Define success in advance – and protect those goalposts

Being accountable to executives means being able to report on metrics, but it’s important to be clear with your stakeholders: pipeline and qualified leads are not the goals in awareness advertising.

Andrew says, “When someone asks how many leads and MQLs are coming from your awareness efforts, explain that that's not what you're trying to generate. Don’t even entertain it. You have to really hold that line.”

Instead, make sure that everyone is aligned on what awareness campaigns are really trying to achieve – and then continually reinforce that. “I have seen so many campaigns where the person who championed awareness leaves the company, no one's telling the message of why they were doing it, and it gets cut,” Andrew says.

You can measure the effectiveness of awareness ad campaigns in two ways: 1. Absolute performance __ (total impact, e.g., “is this working?”) 2. Relative performance (how did one campaign or channel perform compared to another?)

Absolute performance is more difficult to measure of the two, but it’s also more important for stakeholders. Some methods to measure it include:

  • Lift in branded organic search volume: The increase in the number of people looking for your brand
  • “How did you hear about us?”: Post-signup surveys, feedback from salespeople, and Gong recordings
  • Other anecdotal evidence: Retweets, LinkedIn posts that mention your campaign, and using Clearbit Reveal to see which companies came to your website from awareness campaigns

A compelling way to show impact is to create a slide that compiles anecdotal evidence, like company logos of the most impressive website visitors and screenshots of LinkedIn posts. “Those marketing stories really get people excited,” Andrew says.

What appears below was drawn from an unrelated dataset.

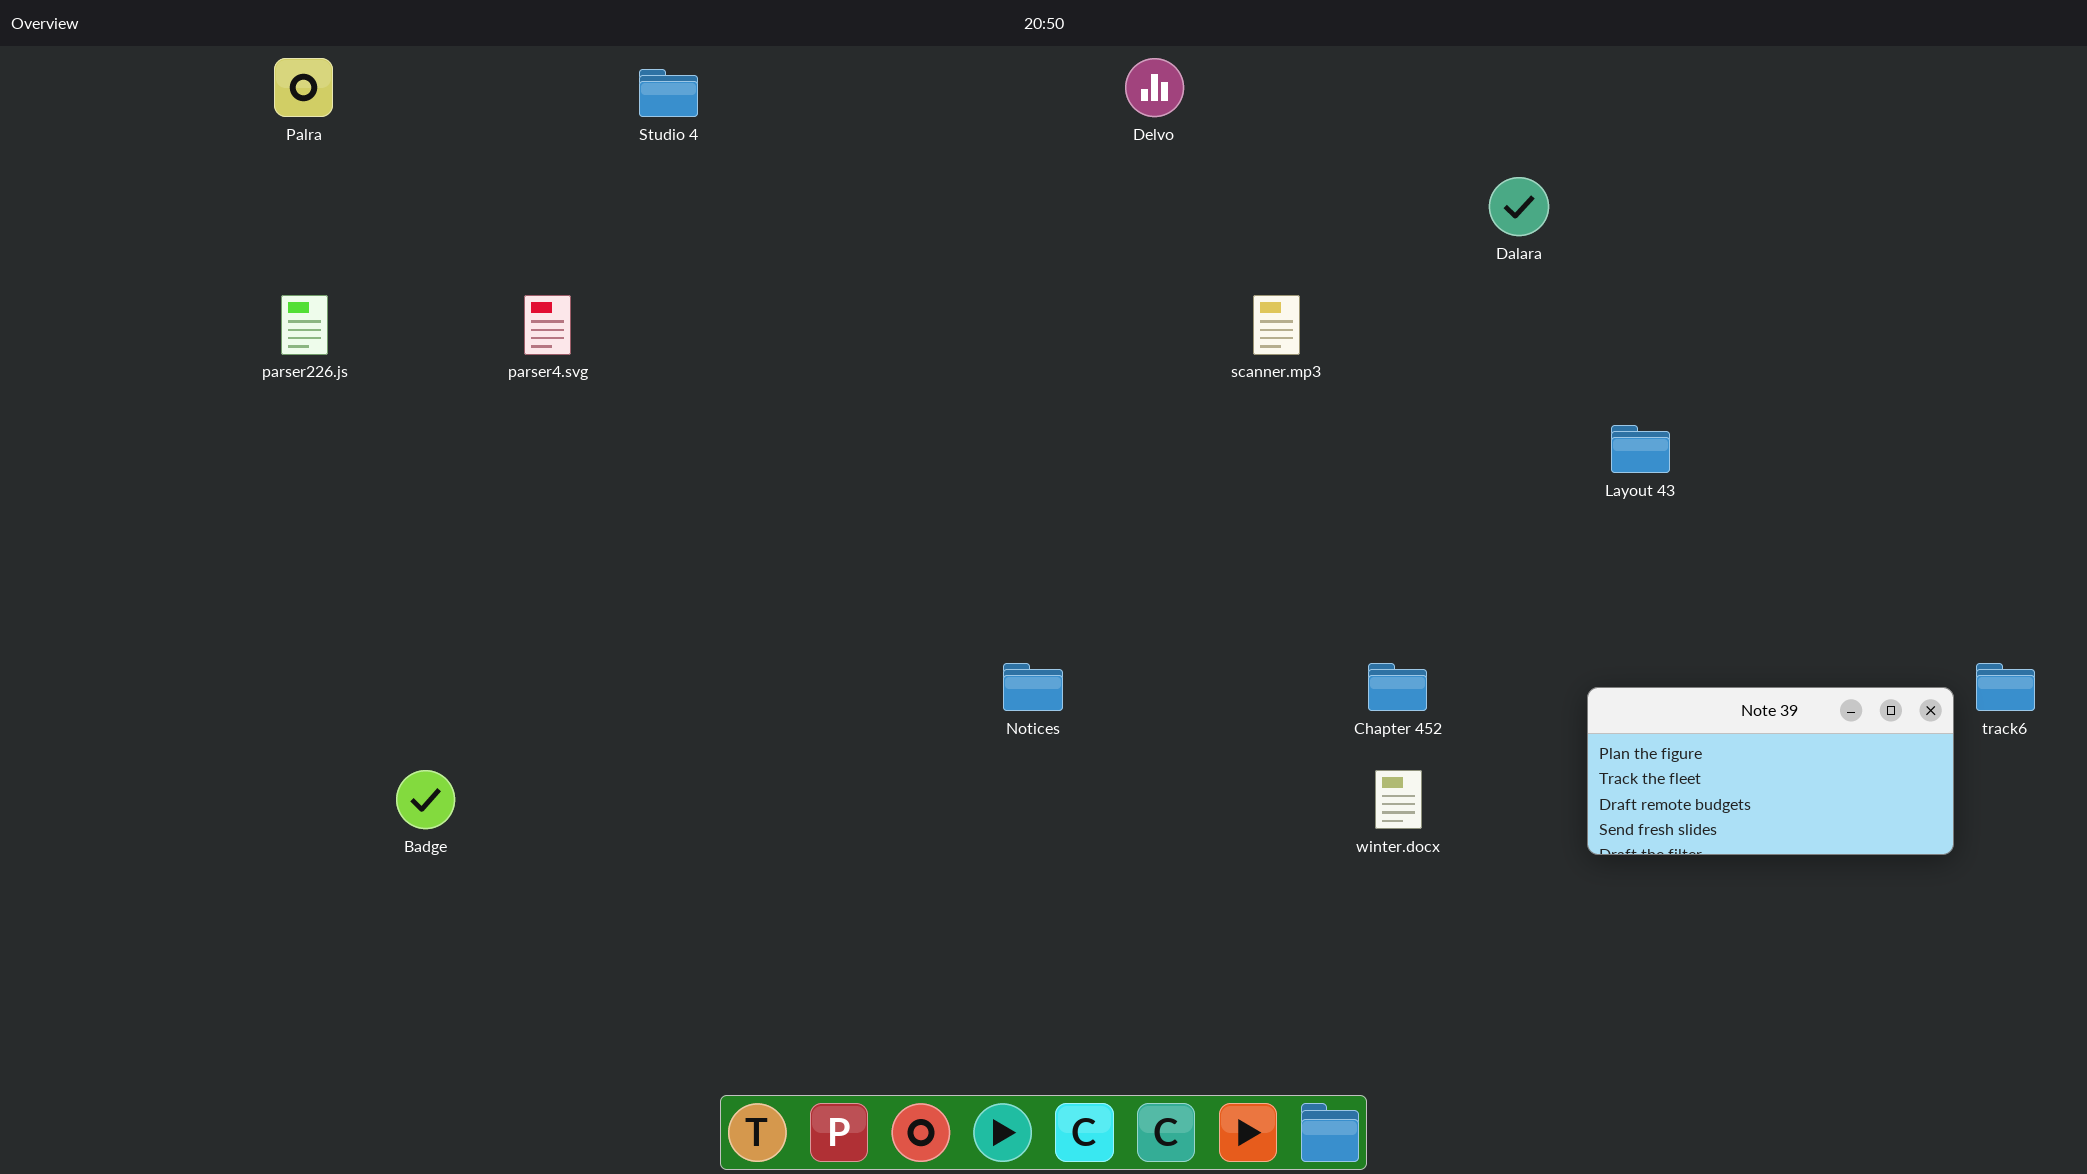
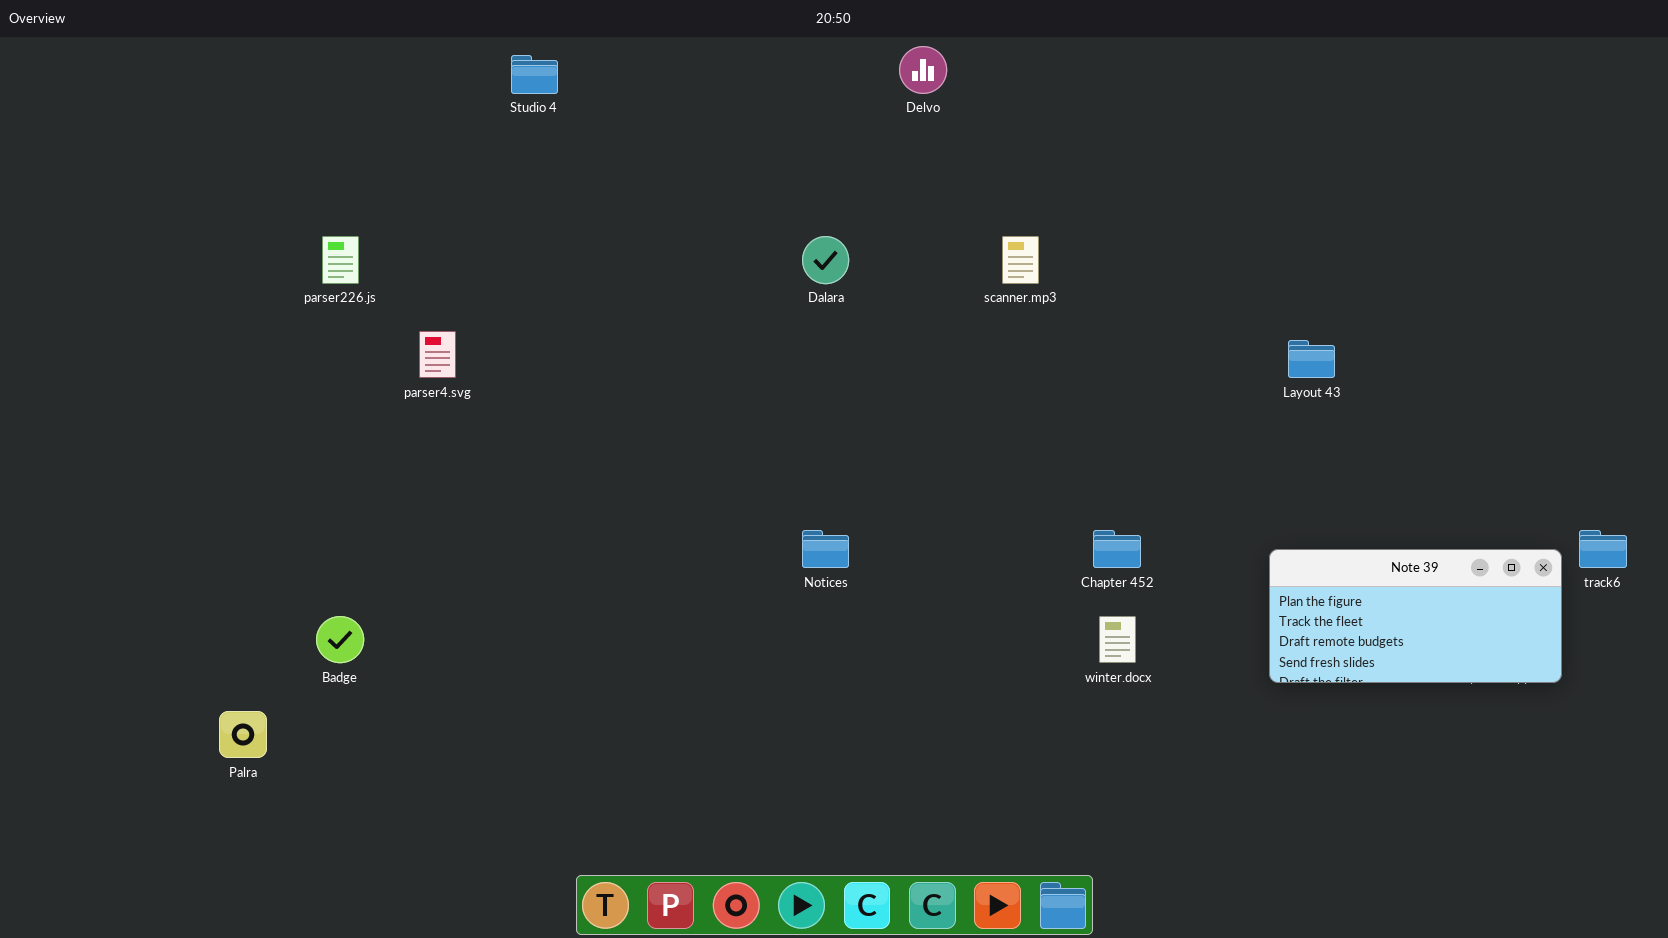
Palra: [274,58,333,117] -> [219,711,267,758], moved
Dalara: [1489,177,1549,236] -> [802,236,849,284], moved
parser226.js: [281,295,328,355] -> [322,236,359,284], moved
parser4.svg: [524,295,571,355] -> [419,331,456,378], moved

Absolute performance requires a long time to show lift, especially if you’re measuring with branded organic search, where even the most promising campaigns take a while. Zoom out and report on these efforts quarterly, rather than weekly or monthly.

Relative performance, on the other hand, is faster to measure. It helps you optimize and improve by comparing your work side by side: “Facebook is more efficient for us than LinkedIn;” “target audience A is better than audience B;” or “ad A is yielding better results than ad B.”

Examples of relative performance metrics and measurement include:

  • Cost per engaged user (or ideal user): Spot an engaged user by measuring their time on site and/or using Clearbit to check whether they fit your ICP profile
  • Brand lift surveys: Compare the lift produced by two different brand ad efforts
  • Measure ICP traffic: See what campaigns your qualified users are coming from, with Clearbit Reveal and the Clearbit Weekly Visitor Report

For more awareness measurement tips from Andrew and Colin, check out their webinar, “The Evolution to Paid Awareness Advertising.

The best way to ensure the health of your future demand gen ad campaigns is to look long-term and shift some ad budget to awareness advertising.

Awareness advertising brings more people into the market upstream, ensuring that there will be a constant supply of new attention for your demand gen campaigns to capture.

It doesn’t produce the same instant-satisfaction results your colleagues might be used to, so as a marketer, your job is to share the bigger story — the importance of investing in brand early — with your broader team. After that, you can sit back and wait for the rewards to come.